O setor de serviços da Paraíba apresentou um crescimento de 9% em novembro de 2025 em comparação com o mesmo mês do ano anterior. Essa taxa é a segunda mais alta entre as 27 unidades da Federação. Os dados foram divulgados pelo Instituto Brasileiro de Geografia e Estatística (IBGE) e mostram que, no mesmo período, o crescimento médio do setor no país foi de 2,5%. O Pará foi o estado que teve a maior alta, com um aumento de 10,9%.
Além disso, ao comparar novembro de 2025 com outubro do mesmo ano, a Paraíba se destacou novamente, com um crescimento de 2,9%. Nesse mesmo comparativo, o volume de serviços no país teve uma leve queda de 0,1%, e 17 estados apresentaram retração.
No total acumulado de janeiro a novembro de 2025, o setor de serviços na Paraíba cresceu 5,8% em relação ao mesmo período do ano anterior.

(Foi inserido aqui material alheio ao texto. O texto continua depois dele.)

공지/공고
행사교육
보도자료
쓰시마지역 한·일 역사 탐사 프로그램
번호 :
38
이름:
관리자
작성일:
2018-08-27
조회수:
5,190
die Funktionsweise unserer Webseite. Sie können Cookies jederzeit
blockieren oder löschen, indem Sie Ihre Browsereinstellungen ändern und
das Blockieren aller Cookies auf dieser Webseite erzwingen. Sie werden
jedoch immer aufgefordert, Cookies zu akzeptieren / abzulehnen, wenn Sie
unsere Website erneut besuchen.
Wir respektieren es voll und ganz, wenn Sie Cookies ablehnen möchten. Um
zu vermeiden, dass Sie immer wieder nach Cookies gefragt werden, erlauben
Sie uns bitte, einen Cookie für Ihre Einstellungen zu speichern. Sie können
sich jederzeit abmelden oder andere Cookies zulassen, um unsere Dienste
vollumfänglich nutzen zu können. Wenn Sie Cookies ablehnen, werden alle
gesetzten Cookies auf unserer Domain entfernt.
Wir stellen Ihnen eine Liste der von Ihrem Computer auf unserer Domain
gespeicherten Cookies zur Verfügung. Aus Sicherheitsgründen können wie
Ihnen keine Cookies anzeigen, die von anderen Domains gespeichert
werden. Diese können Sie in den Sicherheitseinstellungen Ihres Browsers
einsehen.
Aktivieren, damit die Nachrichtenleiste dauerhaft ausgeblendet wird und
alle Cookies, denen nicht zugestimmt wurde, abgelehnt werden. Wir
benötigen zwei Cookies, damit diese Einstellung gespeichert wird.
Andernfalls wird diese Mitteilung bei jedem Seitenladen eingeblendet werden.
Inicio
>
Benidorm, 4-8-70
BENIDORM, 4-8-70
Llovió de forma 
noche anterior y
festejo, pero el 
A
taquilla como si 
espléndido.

Esse desempenho garantiu ao estado a segunda maior taxa de crescimento do país, ficando atrás apenas do Distrito Federal, que teve uma alta de 7,6%. A média nacional nesse período foi de 2,5%.

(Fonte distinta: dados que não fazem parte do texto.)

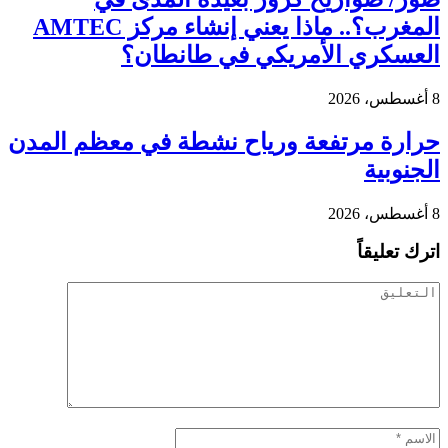
المغرب؟.. ماذا يعني إنشاء مركز AMTEC
العسكري الأمريكي في طانطان؟
8 أغسطس، 2026
حرارة مرتفعة ورياح نشطة في معظم المدن
الجنوبية
8 أغسطس، 2026
اترك تعليقاً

Os segmentos que mais contribuíram para o crescimento em novembro incluem as atividades turísticas, que foram particularmente impulsionadas pelo transporte aéreo de passageiros, serviços de bufê e reservas de hospedagem. No acumulado de 2025, quatro dos cinco segmentos analisados mostraram crescimento, com destaque para a área de informação e comunicação, beneficiada pelo aumento das receitas em tecnologia da informação, desenvolvimento e licenciamento de softwares, hospedagem de dados e serviços digitais.
O setor de serviços tem se mostrado fundamental para a economia da Paraíba. Nos primeiros 11 meses de 2025, ele foi responsável pela criação de 24.335 novos postos de trabalho com carteira assinada, o que representa 73% do total de empregos formais gerados no estado. Além disso, o setor concentra aproximadamente 70% do Produto Interno Bruto (PIB) da Paraíba. Segundo as projeções do Banco do Brasil, se espera que o setor cresça 5,5% ao longo de 2025, cifra que é mais do dobro da taxa prevista para o país e para a região Nordeste, que é de 2,2%.
A Pesquisa Mensal de Serviços analisa o desempenho do setor tanto a nível nacional quanto estadual, com base nas receitas das empresas formais que possuem 20 ou mais funcionários, excluindo os setores de saúde e educação.